What you have to do
A faithful repeat of all the records, with no image kept, is the required answer.

(Dataset entries)
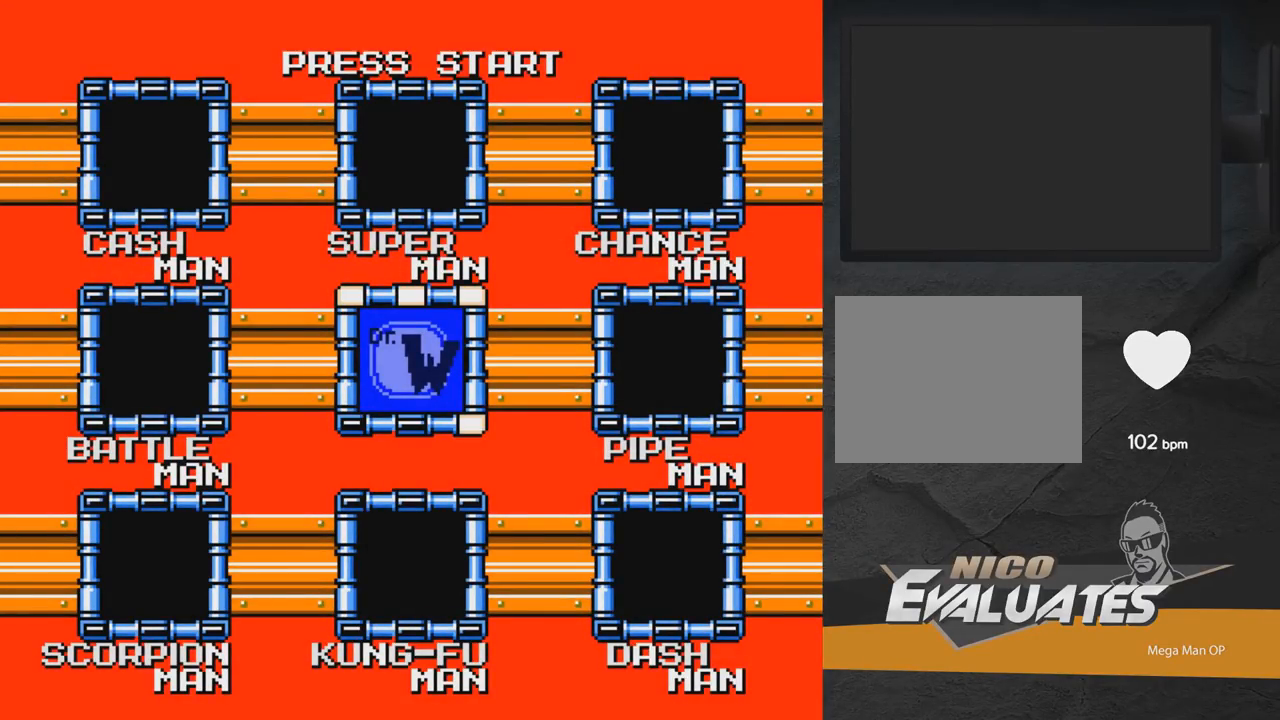
{"buttons": [], "right_stick": "center", "events": []}
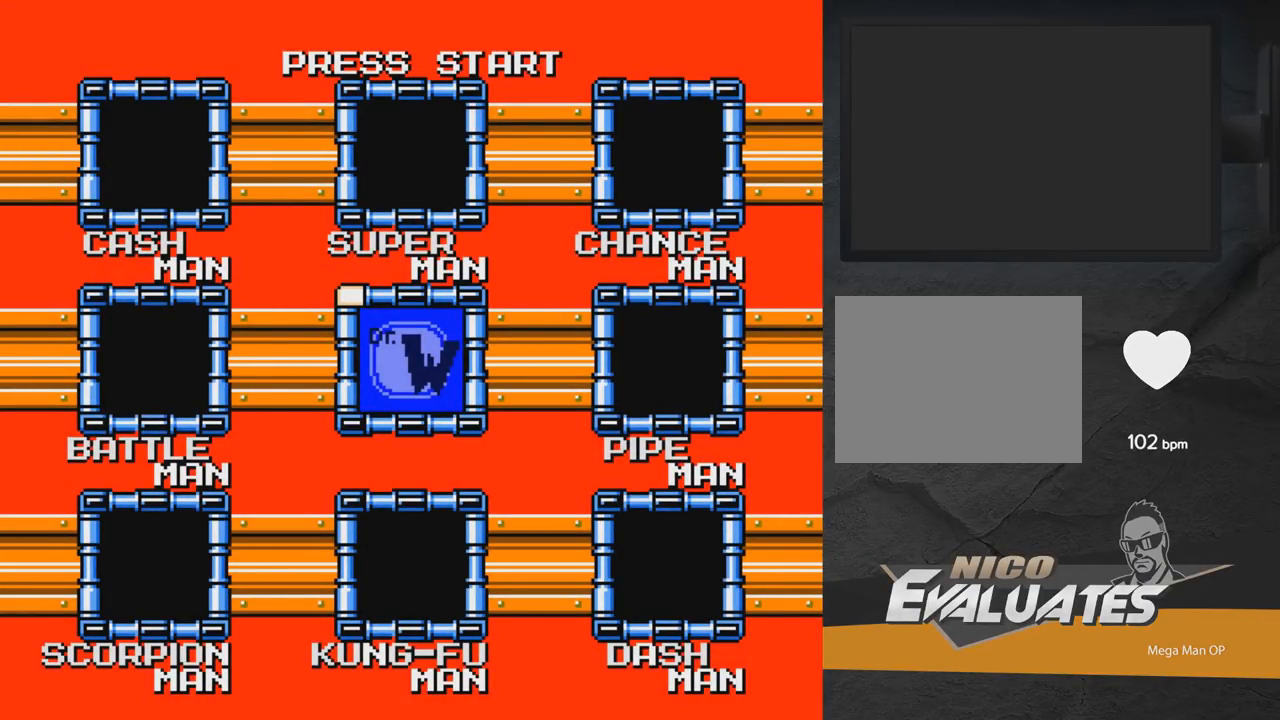
{"buttons": [], "right_stick": "center", "events": []}
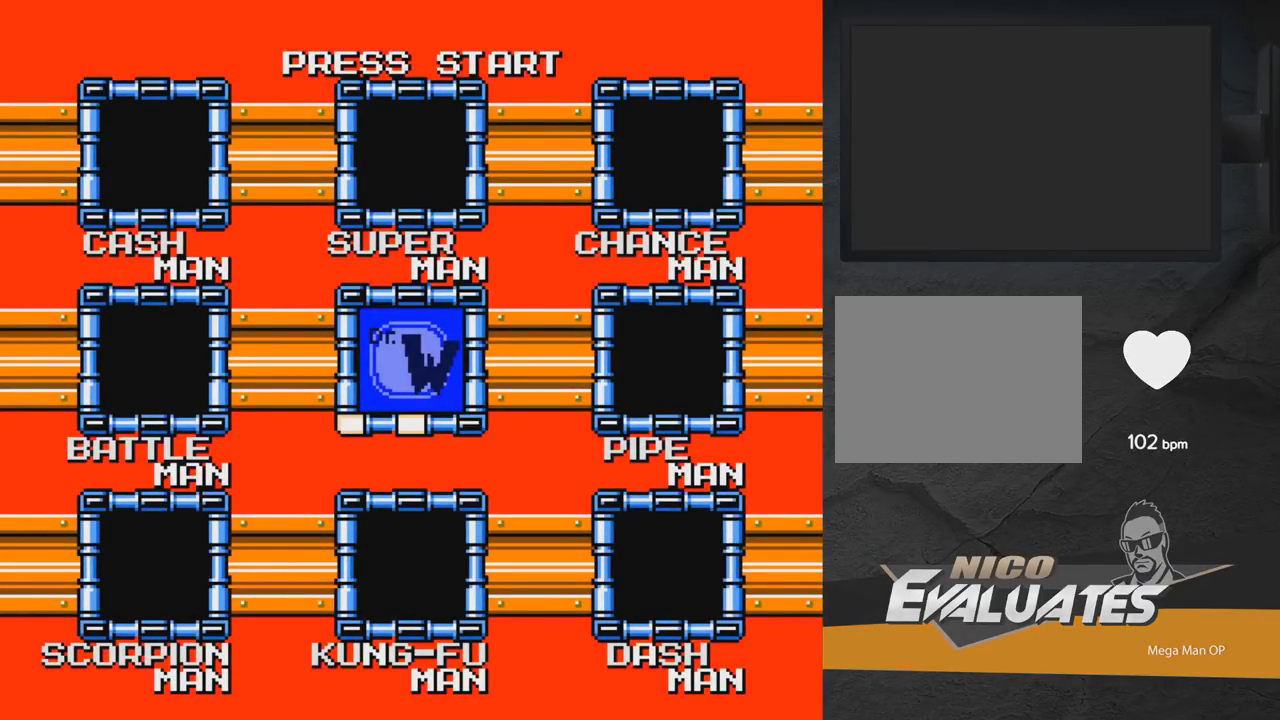
{"buttons": [], "right_stick": "center", "events": []}
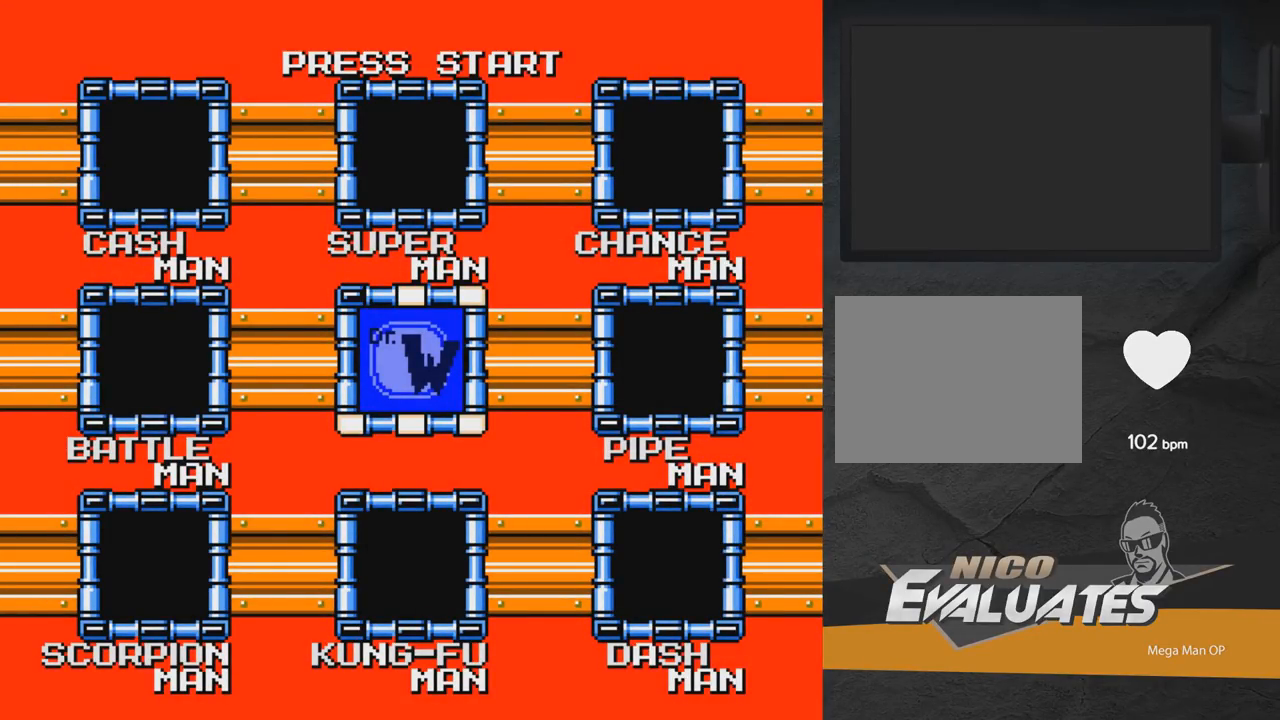
{"buttons": [], "right_stick": "center", "events": [[100, "DPAD_RIGHT", "down"], [167, "DPAD_RIGHT", "up"], [250, "DPAD_LEFT", "down"], [300, "DPAD_LEFT", "up"]]}
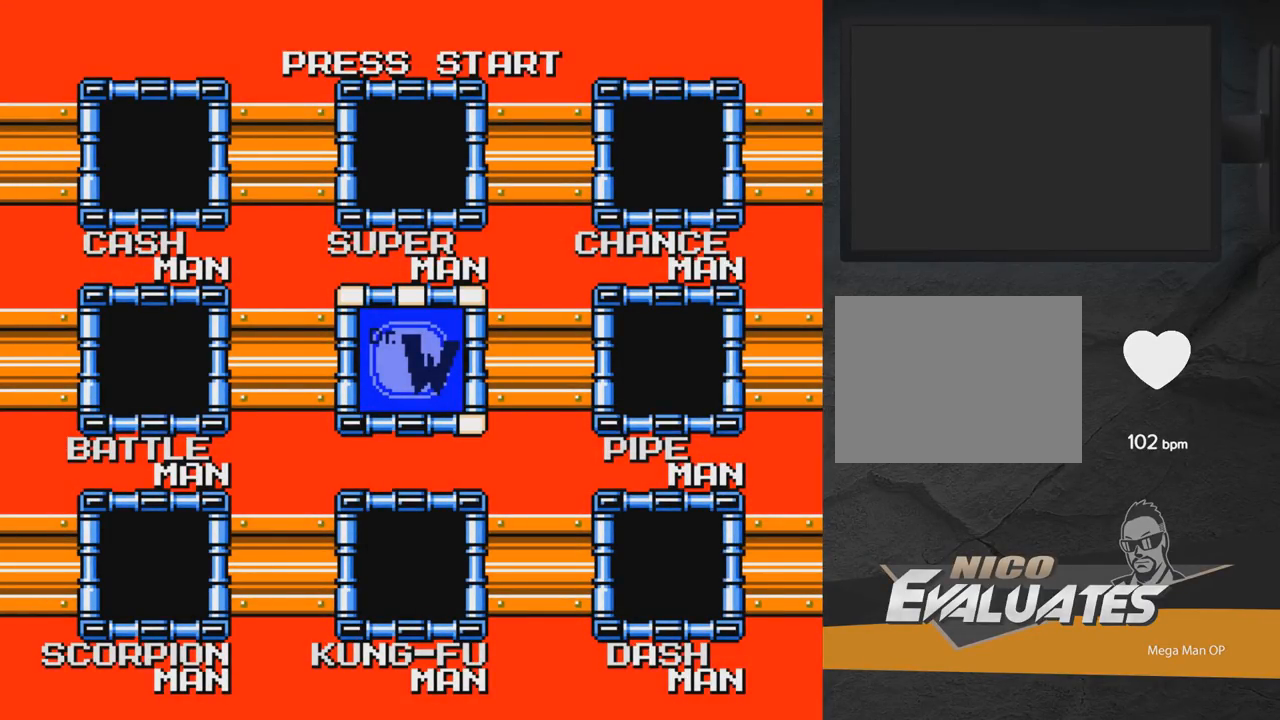
{"buttons": [], "right_stick": "center", "events": [[217, "START", "down"], [367, "START", "up"]]}
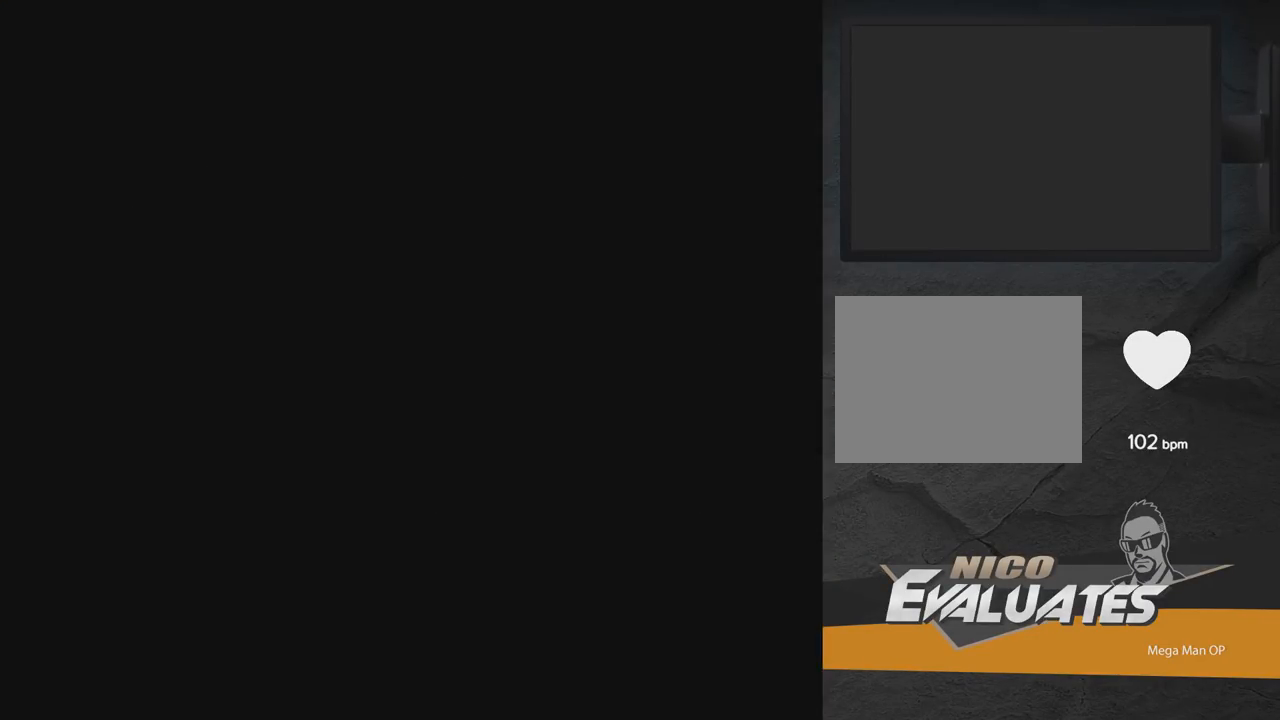
{"buttons": [], "right_stick": "center", "events": []}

The completed task
{"buttons": [], "right_stick": "center", "events": []}
{"buttons": [], "right_stick": "center", "events": []}
{"buttons": [], "right_stick": "center", "events": []}
{"buttons": [], "right_stick": "center", "events": [[100, "DPAD_RIGHT", "down"], [167, "DPAD_RIGHT", "up"], [250, "DPAD_LEFT", "down"], [300, "DPAD_LEFT", "up"]]}
{"buttons": [], "right_stick": "center", "events": [[217, "START", "down"], [367, "START", "up"]]}
{"buttons": [], "right_stick": "center", "events": []}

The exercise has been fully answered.